What worried us with tokens was having to store them in local storage. It was our understanding that there was some security risks with that.

I haven’t a full reference with me right now but there are security issues with ALL of them. Maybe you want to consult the following?

For token saved in local storage one thing you can do is to follow and control expiration times.

But then how would the app know the user is still logged in? :confused: Would the browser somehow send the token as part of its header when doing a get request to get the front-end?

In the case of sessions, a cookie can be implemented. For tokens, local storage is fine. Also session storage if you don’t mind the person to be logged out when the browser is closed.

Read more about their differences here.

For a token, as far as I know this could be added as QUERY of the url when communicating between front- and backend.

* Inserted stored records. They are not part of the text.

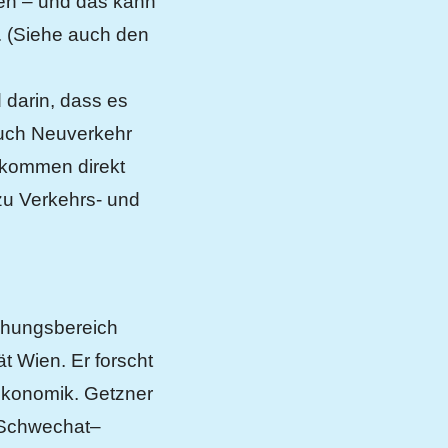
en – und das kann
. (Siehe auch den
darin, dass es
auch Neuverkehr
fkommen direkt
u Verkehrs- und
schungsbereich
t Wien. Er forscht
Ökonomik. Getzner
e Schwechat–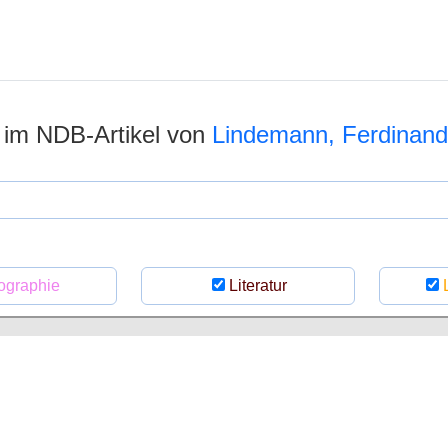
n im NDB-Artikel von
Lindemann, Ferdinand
ographie
Literatur
L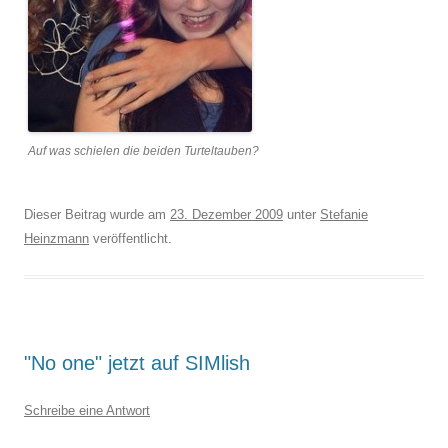
Auf was schielen die beiden Turteltauben?
Dieser Beitrag wurde am
23. Dezember 2009
unter
Stefanie
Heinzmann
veröffentlicht.
"No one" jetzt auf SIMlish
Schreibe eine Antwort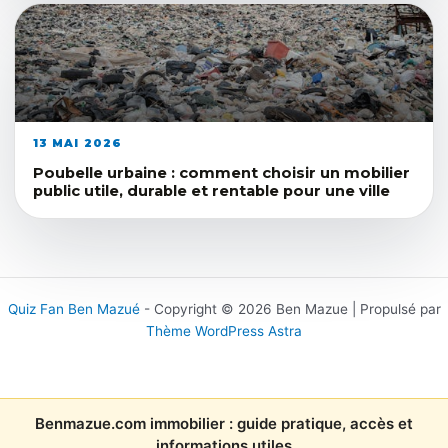
13 MAI 2026
Poubelle urbaine : comment choisir un mobilier
public utile, durable et rentable pour une ville
Quiz Fan Ben Mazué
- Copyright © 2026 Ben Mazue | Propulsé par
Thème WordPress Astra
Benmazue.com immobilier : guide pratique, accès et
informations utiles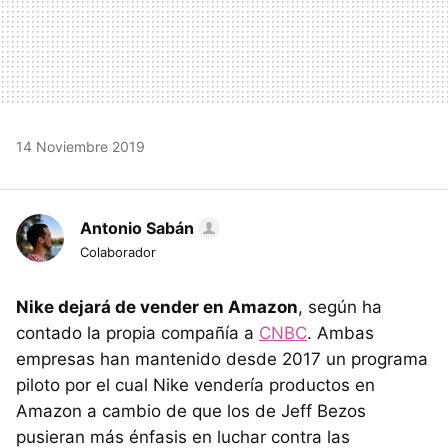
14 Noviembre 2019
Antonio Sabán
Colaborador
Nike dejará de vender en Amazon
, según ha
contado la propia compañía a
CNBC
. Ambas
empresas han mantenido desde 2017 un programa
piloto por el cual Nike vendería productos en
Amazon a cambio de que los de Jeff Bezos
pusieran más énfasis en luchar contra las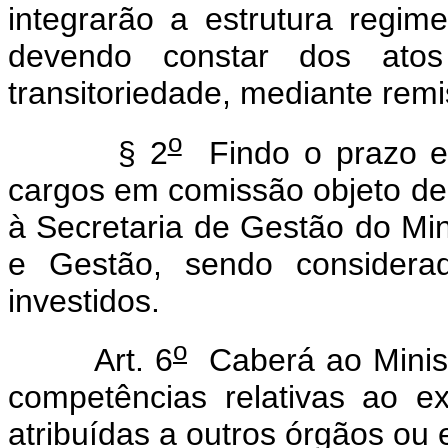
integrarão a estrutura regime
devendo constar dos ato
transitoriedade, mediante rem
o
§ 2
Findo o prazo e
cargos em comissão objeto de
à Secretaria de Gestão do Mi
e Gestão, sendo considerad
investidos.
o
Art. 6
Caberá ao Minist
competências relativas ao 
atribuídas a outros órgãos ou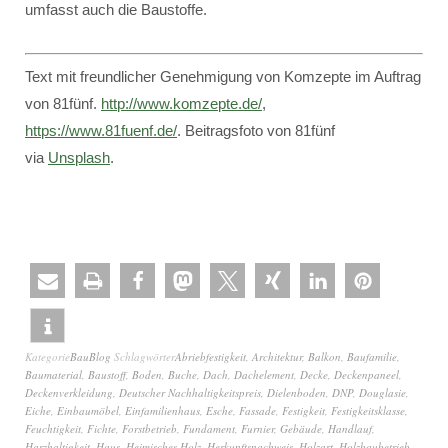
umfasst auch die Baustoffe.
Text mit freundlicher Genehmigung von Komzepte im Auftrag
von 81fünf.
http://www.komzepte.de/
,
https://www.81fuenf.de/
. Beitragsfoto von 81fünf
via
Unsplash
.
Kategorie
BauBlog
Schlagwörter
Abriebfestigkeit
,
Architektur
,
Balkon
,
Baufamilie
,
Baumaterial
,
Baustoff
,
Boden
,
Buche
,
Dach
,
Dachelement
,
Decke
,
Deckenpaneel
,
Deckenverkleidung
,
Deutscher Nachhaltigkeitspreis
,
Dielenboden
,
DNP
,
Douglasie
,
Eiche
,
Einbaumöbel
,
Einfamilienhaus
,
Esche
,
Fassade
,
Festigkeit
,
Festigkeitsklasse
,
Feuchtigkeit
,
Fichte
,
Forstbetrieb
,
Fundament
,
Furnier
,
Gebäude
,
Handlauf
,
Harzhaltigkeit
,
Haus
,
Heimisches Holz
,
Herkunftsnachweis
,
Holzart
,
Holzbaubetrieb
,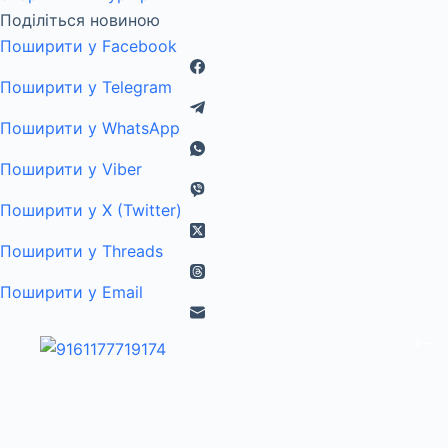
Поділіться новиною
Поширити у Facebook
Поширити у Telegram
Поширити у WhatsApp
Поширити у Viber
Поширити у X (Twitter)
Поширити у Threads
Поширити у Email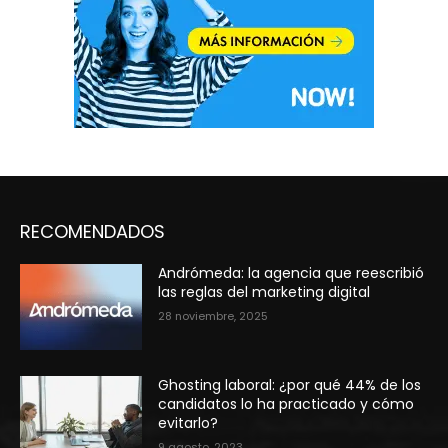
RECOMENDADOS
Andrómeda: la agencia que reescribió
las reglas del marketing digital
28 noviembre, 2025
Ghosting laboral: ¿por qué 44% de los
candidatos lo ha practicado y cómo
evitarlo?
9 agosto, 2023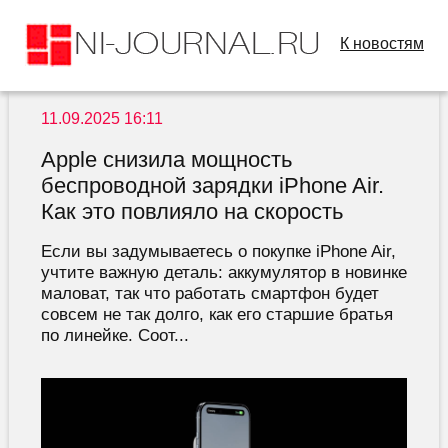
К новостям
11.09.2025 16:11
Apple снизила мощность
беспроводной зарядки iPhone Air.
Как это повлияло на скорость
Если вы задумываетесь о покупке iPhone Air,
учтите важную деталь: аккумулятор в новинке
маловат, так что работать смартфон будет
совсем не так долго, как его старшие братья
по линейке. Соот...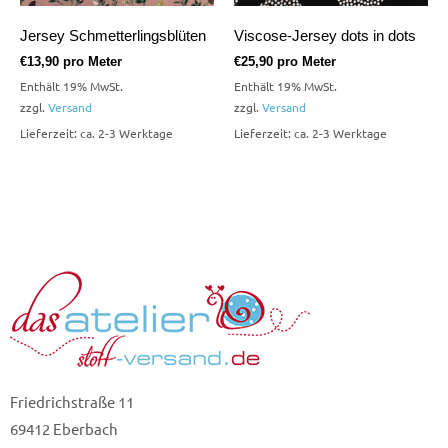
Jersey Schmetterlingsblüten
Viscose-Jersey dots in dots
€
13,90
pro Meter
€
25,90
pro Meter
Enthält 19% MwSt.
Enthält 19% MwSt.
zzgl.
Versand
zzgl.
Versand
Lieferzeit: ca. 2-3 Werktage
Lieferzeit: ca. 2-3 Werktage
Friedrichstraße 11
69412 Eberbach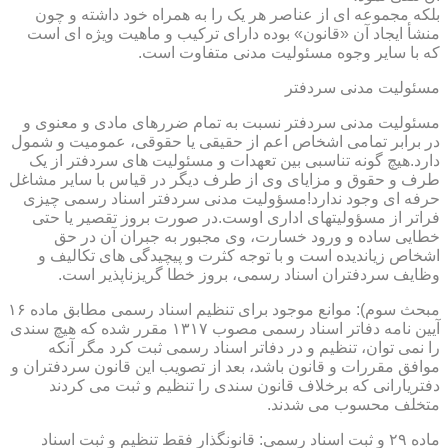
بلکه مجموعه ای از عناصر هر یک را به همراه خود داشته و چون
منشأ ایجاد آن «قانون» بوده دارای ترکیب و ماهیت ویژه ای است
که با سایر وجوه مسئولیت مدنی متفاوت است.
مسئولیت مدنی سردفتر
مسئولیت مدنی سردفتر نسبت به تمام ضررهای مادی و معنوی و
در برابر تمامی اشخاص اعم از حقیقی یا حقوقی، عمومیت و شمول
دارد.هیچ گونه تناسبی بین تعهدات و مسئولیت های سردفتر از یک
طرف و حقوق و مزایای وی از طرف دیگر در قیاس با سایر مشاغل
حرفه ای وجود ندارد!مسؤولیت مدنی سردفتر اسناد رسمی چیزی
فراتر از مسؤولیتهای اداری اوست.در صورت بروز تقصیر یا حتی
خطایی ساده و ورود خسارت، وی مجبور به جبران آن در حق
اشخاص زیاندیده است و با توجه کثرت و پیچیدگی های تکالیف و
وظایف سردفتران اسناد رسمی، بروز خطا گریزناپذیر است.
مبحث سوم): موانع موجود برای تنظیم اسناد رسمی مطابق ماده ۱۶
آیین نامه دفاتر اسناد رسمی مصوب ۱۳۱۷ مقرر شده که هیچ سندی
را نمی توان، تنظیم و در دفاتر اسناد رسمی ثبت کرد مگر آنکه
موافق مقررات و قانون باشد، بعد از تصویب این قانون سردفتران و
دفتریارانی که برخلاف قانون سندی را تنظیم و ثبت می کردند
متخلف محسوب می شدند.
ماده ۲۹ و ثبت اسناد رسمی: قانونگذار فقط تنظیم و ثبت اسناد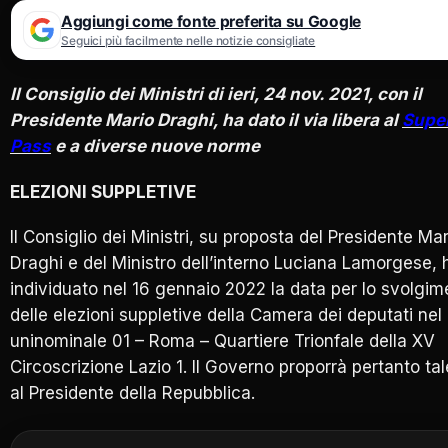
Aggiungi come fonte preferita su Google
Seguici più facilmente nelle notizie consigliate
Il Consiglio dei Ministri di ieri, 24 nov. 2021, con il
Presidente Mario Draghi, ha dato il via libera al
Supe
Pass
e a diverse nuove norme
ELEZIONI SUPPLETIVE
Il Consiglio dei Ministri, su proposta del Presidente Mar
Draghi e del Ministro dell’interno Luciana Lamorgese, 
individuato nel 16 gennaio 2022 la data per lo svolgim
delle elezioni suppletive della Camera dei deputati nel 
uninominale 01 – Roma – Quartiere Trionfale della XV
Circoscrizione Lazio 1. Il Governo proporrà pertanto ta
al Presidente della Repubblica.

Here a video of a camper working on the authorisation/authentication procedure for the voting app - around min 15. I just had a quick look, not sure about his implementation.

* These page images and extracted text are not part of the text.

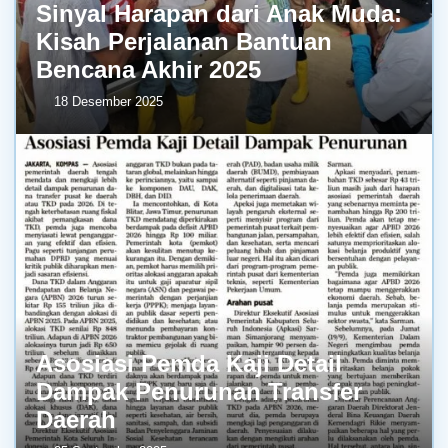
Sinyal Harapan dari Anak Muda:
Kisah Perjalanan Bantuan
Bencana Akhir 2025
18 Desember 2025
Asosiasi Pemda Kaji Detail
Dampak Penurunan Transfer
Daerah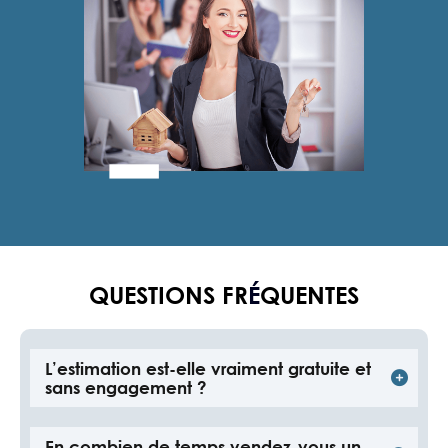
QUESTIONS FR
É
QUENTES
L’estimation est-elle vraiment gratuite et
sans engagement ?
Oui, 100% gratuite et sans obligation ! On veut juste
vous donner une valeur précise de votre bien et
En combien de temps vendez-vous un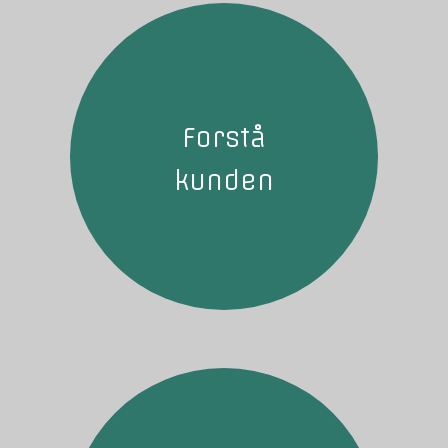
Forstå
kunden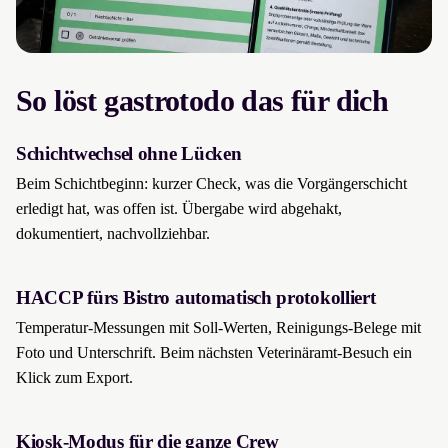
So löst gastrotodo das für dich
Schichtwechsel ohne Lücken
Beim Schichtbeginn: kurzer Check, was die Vorgängerschicht
erledigt hat, was offen ist. Übergabe wird abgehakt,
dokumentiert, nachvollziehbar.
HACCP fürs Bistro automatisch protokolliert
Temperatur-Messungen mit Soll-Werten, Reinigungs-Belege mit
Foto und Unterschrift. Beim nächsten Veterinäramt-Besuch ein
Klick zum Export.
Kiosk-Modus für die ganze Crew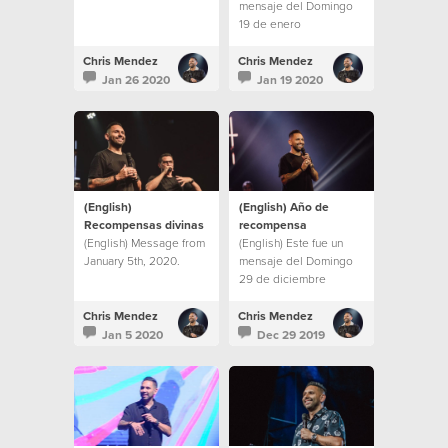
mensaje del Domingo
19 de enero
Chris Mendez
Chris Mendez
Jan 26 2020
Jan 19 2020
(English)
(English) Año de
Recompensas divinas
recompensa
(English) Message from
(English) Este fue un
January 5th, 2020.
mensaje del Domingo
29 de diciembre
Chris Mendez
Chris Mendez
Jan 5 2020
Dec 29 2019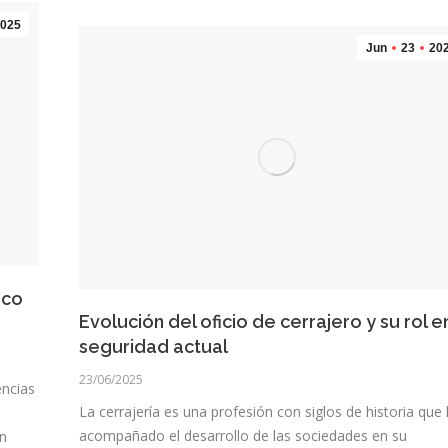
025
Jun
23
20
ico
Evolución del oficio de cerrajero y su rol e
seguridad actual
23/06/2025
encias
La cerrajería es una profesión con siglos de historia que
acompañado el desarrollo de las sociedades en su
en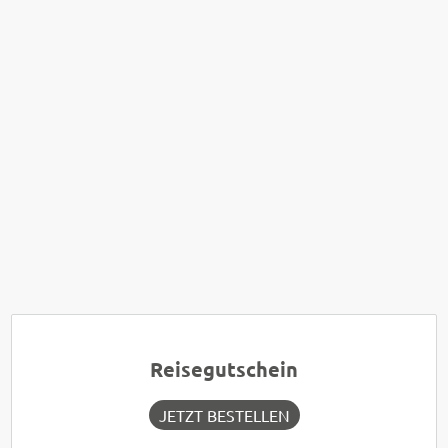
Reisegutschein
JETZT BESTELLEN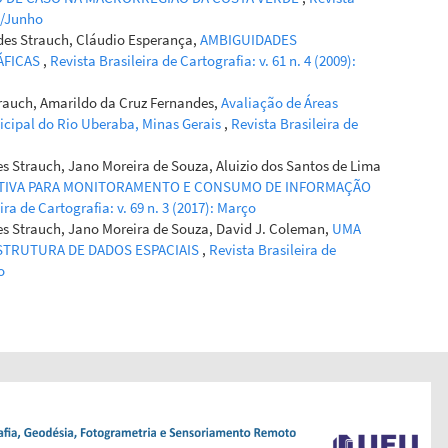
fins.22922
io/Junho
des Strauch, Cláudio Esperança,
AMBIGUIDADES
ÁFICAS
,
Revista Brasileira de Cartografia: v. 61 n. 4 (2009):
Strauch, Amarildo da Cruz Fernandes,
Avaliação de Áreas
icipal do Rio Uberaba, Minas Gerais
,
Revista Brasileira de
es Strauch, Jano Moreira de Souza, Aluizio dos Santos de Lima
ATIVA PARA MONITORAMENTO E CONSUMO DE INFORMAÇÃO
ira de Cartografia: v. 69 n. 3 (2017): Março
des Strauch, Jano Moreira de Souza, David J. Coleman,
UMA
STRUTURA DE DADOS ESPACIAIS
,
Revista Brasileira de
o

Also a quick search (“jwt”) into the HelpBackend Gitter room resulted in the following as first result:
https://gitter.im/FreeCodeCamp/HelpBackEnd?at=56cbfc7295f2abfa55e8340b.

Hope this helps?


#12

@jmcilhargey and @Marie000 Here’s my idea: in the react front-end top component, have a state object that initially looks like {goodUser: false}. We have to set {goodUser: true} when the user explicitly logs in. But now here’s the trick to handle someone who closes the window without logging out and then re-opens the window. Our top component should also have a function like:

componentDidMount(){
//do an ajax call to ask passport.js whether user is authenticated.
const loginStatusFromServer = result_from_ajax_call;
this.setState({
goodUser:  loginStatusFromServer 
});
}

The pro is nothing needs to be saved in the browser by the developer while componentDidMount will only be called ONE TIME , i.e. when the component mounts. What do you think?


#13

Hi @Marie000, did you ever figure out a way to send session information from the backend to the react app? Seems like a lot of other people have run into this issue.